Naspers has said that its payments business PayU recorded over 400 million transactions during the financial year ending 31st March 2017, processing a total payments volume (TPV) of over $16 billion, up 36% year on year. Six of the 17 markets where PayU is operational reported “operational growth of over 50%”, Naspers said in its annual report.

PayU claims over 300,000 merchants globally. The company hasn’t released India specific data in the report.

Average daily transactions for the company grew to 1.6 million from 0.9 million, up 72% overall, due to the addition of Citrus Pay to the business in September 2016. Without Citrus Pay, average daily transactions for the company would have grown by 49%: we calculated, and that’s around 1.341 million per day, without Citrus Pay. Thus, it seems that the Citrus Pay acquisition added around 0.259 million transactions per day to the business, though the numbers from Citrus being taken into account are only from November 2016 to March 2017.

PayU had bought 100% stake in Citrus Pay last year for a total of $112 million, with an additional $18 million as “employment-linked prepayment”. The purchase price allocation, according to Naspers: “net debt $1 million; net working capital $2 million; intangible assets $ 15 million; deferred tax liability $5 million and the balance of $105 million to goodwill. The main classes of intangible assets recognised in the business combination were trademarks, customer bases and technology.”

With Citrus, PayU recorded a revenue of $186 million for the year, up 33% for the year, from $140 million. Citrus Pay doesn’t appear to have had a significant impact on the company’s revenues, since without Citrus Pay, the growth would have been 32%. Again, note that the numbers from Citrus being taken into account are from November 2016 to March 2017.

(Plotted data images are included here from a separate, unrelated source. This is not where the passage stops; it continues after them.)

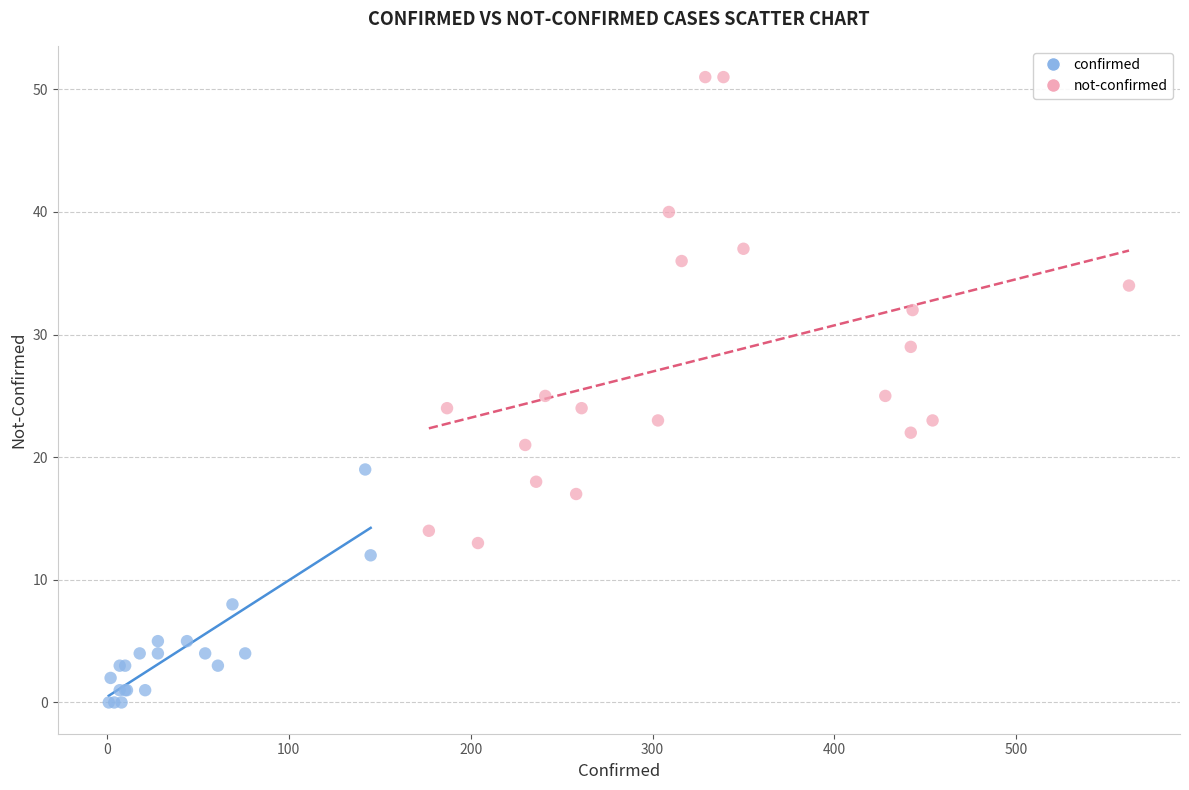

Which series has the largest Y range (max minus min)?

not-confirmed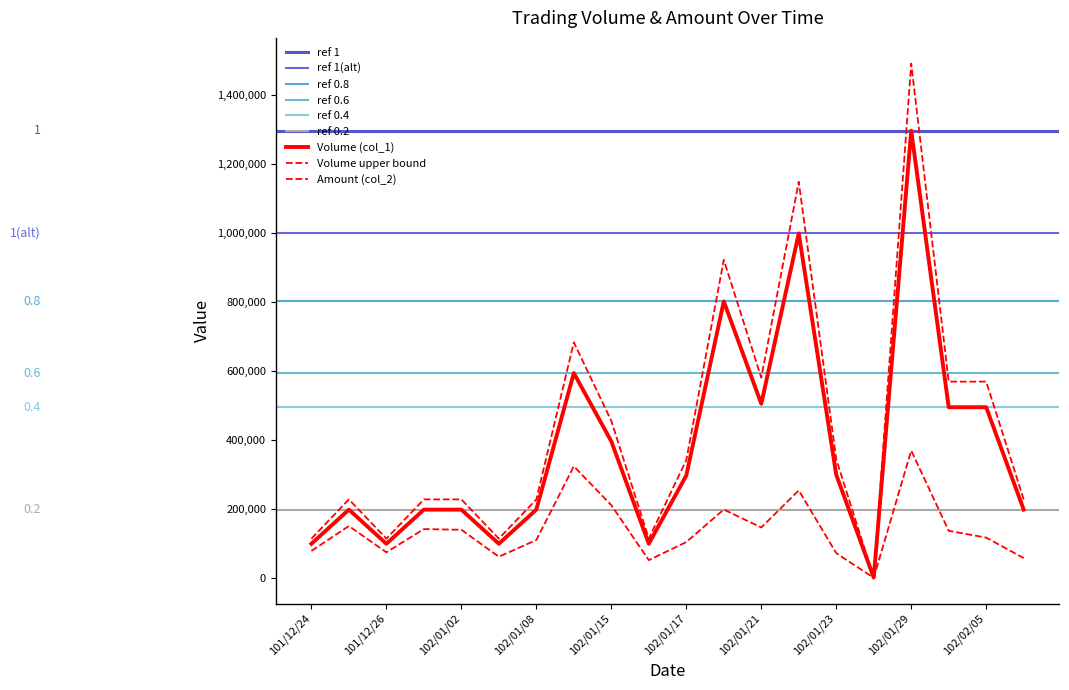

The value of Amount (col_2) at 102/02/05 is 116810. True or false?

True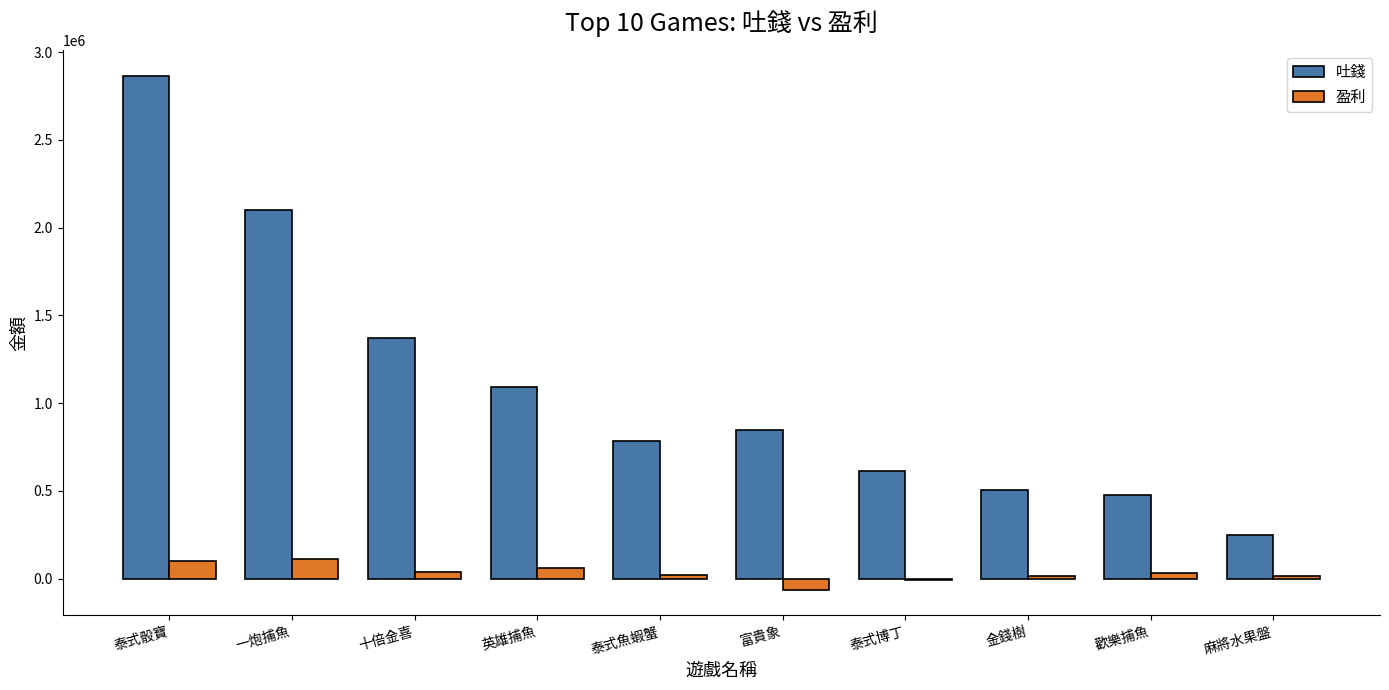

Is it true that 吐錢 equals 510307.2 at 十倍金喜?

False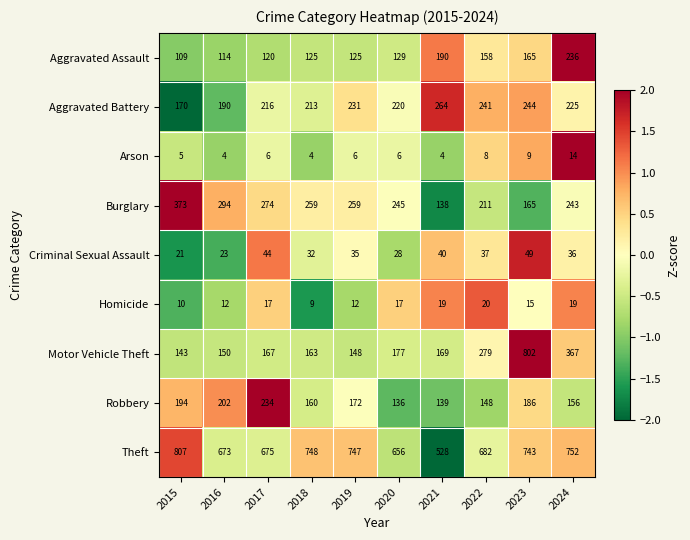

True or false: Robbery has a value of 250 at 2022.

False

Naspers says that the acquisition of Citrus Pay in India “consolidated PayU’s position and will allow it to build a franchise in e-commerce while growing vertical market positions in the airline and telecommunications industries.” It says that the investment increased customer base to over 30 million customers, and over 300,000 merchants.

Next up: Credit

After year-end – in May – PayU invested €110m in Kreditech – a leading technology group for digital consumer credit, picking up a minority stake in the business. Kreditech will use the funds expand in its Lending as a Service (LaaS) offering and offer its AI and machine-learning credit underwriting and loan management technology to PayU’s network of merchants. It has already opened an office in India, and PayU already has a deferred payments product in India called LazyPay, which it is investing $50 million into over the next few tears. LazyPay will be able to underwrite transactions, and charge consumers on a fortnightly basis. Users are selected based on a trust score, based their online transaction purchases, an approach which is referred to as flow based lending, and typically relies heavily on collecting user data, and basing scores on payment and behavioral patterns. Note the LazyPay product’s algorithms consider around 80-odd variables for underwriting debts. Meanwhile, Kreditech is looking at a big data play and considers around 20,000 data points to create a financial profile to assess the risk of providing finance to a person.

Kreditech is currently hiring in India, for heads of Sales and Marketing, Collection, Service Center Operations, and Operations Lead. India’s becoming a fairly attracting market for lending companies, with companies like LoanTap, MoneyTap, EasySalary, among others, all raising money. Bharti Airtel, which has a payments bank license, also acquired a stake in Seynse earlier this year.